Se a norma de estabelecer incentivos para os fundos de pensão aplicarem parte de seus recursos em empresas que adotem a governança corporativa for seguida à risca, apenas três companhias hoje no mercado seriam beneficiadas: Livraria Saraiva, Ultrapar e IdeiasNet.Elas são as únicas que estabelecem em seus estatutos o critério de tratamento igual para todos os acionistas com direito a voto - um dos principais princípios da boa governança. Isso significa que no caso de venda do controle, os demais acionistas minoritários receberiam o mesmo valor, o que não acontece hoje com as demais empresas.
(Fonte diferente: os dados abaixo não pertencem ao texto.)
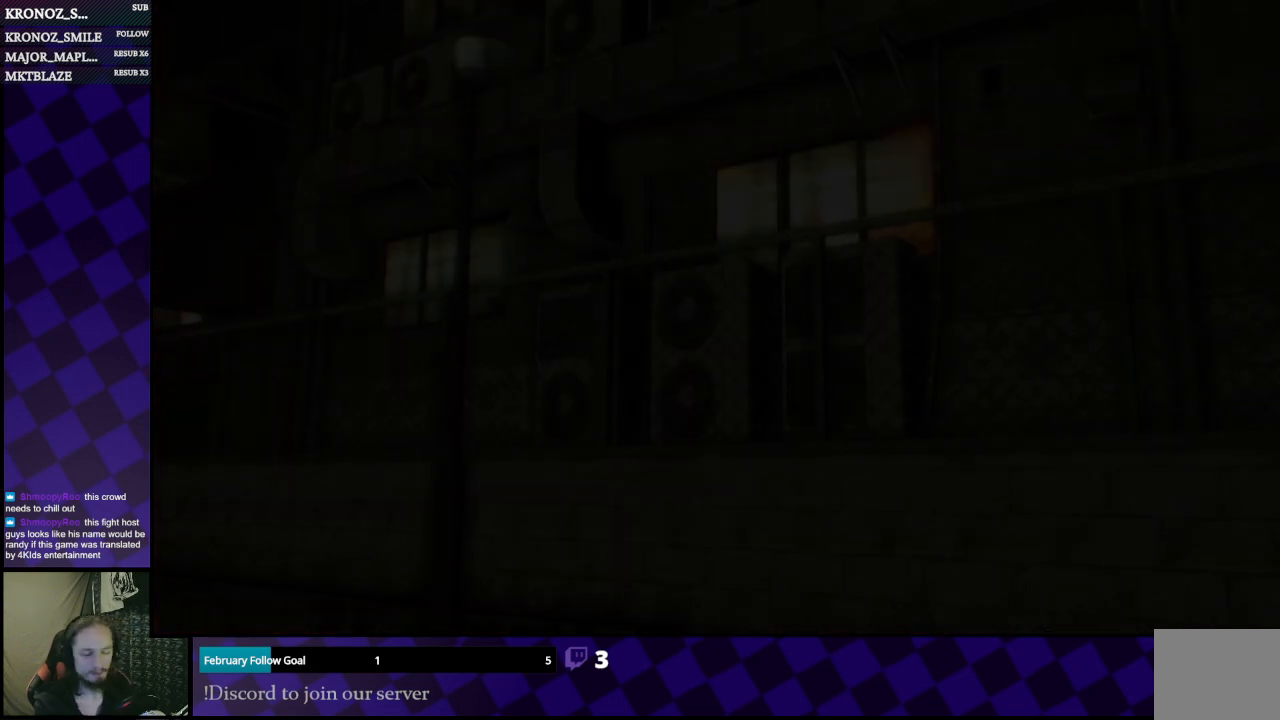
{"buttons": [], "left_stick": "center", "right_stick": "center", "events": []}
Apenas o dono do bloco de controle recebe o prêmio na hora da venda e o novo dono, em geral, fecha o capital e paga menos aos demais acionistas.Por conta do baixo número de empresas que seguem esse perfil, o governo deverá ser mais flexível ao estabelecer as regras de aplicação dos recursos, acredita Paulo de Sá Pereira, diretor de Estratégia de Investimentos da Lloyds Asset Management. Caso se leve em conta apenas a questão da transparência, porém, a situação das empresas brasileiras melhora, especialmente as quase cem companhias de maior porte que já lançaram seus papéis no exterior por meio de American Depositary Receipts (ADR) - certificado, emitido por bancos norte-americanos, que representa ações de uma empresa fora dos Estados Unidos. Quase todas adotam as regras mais rígidas do mercado americano de abertura de dados e proteção ao acionista também no Brasil.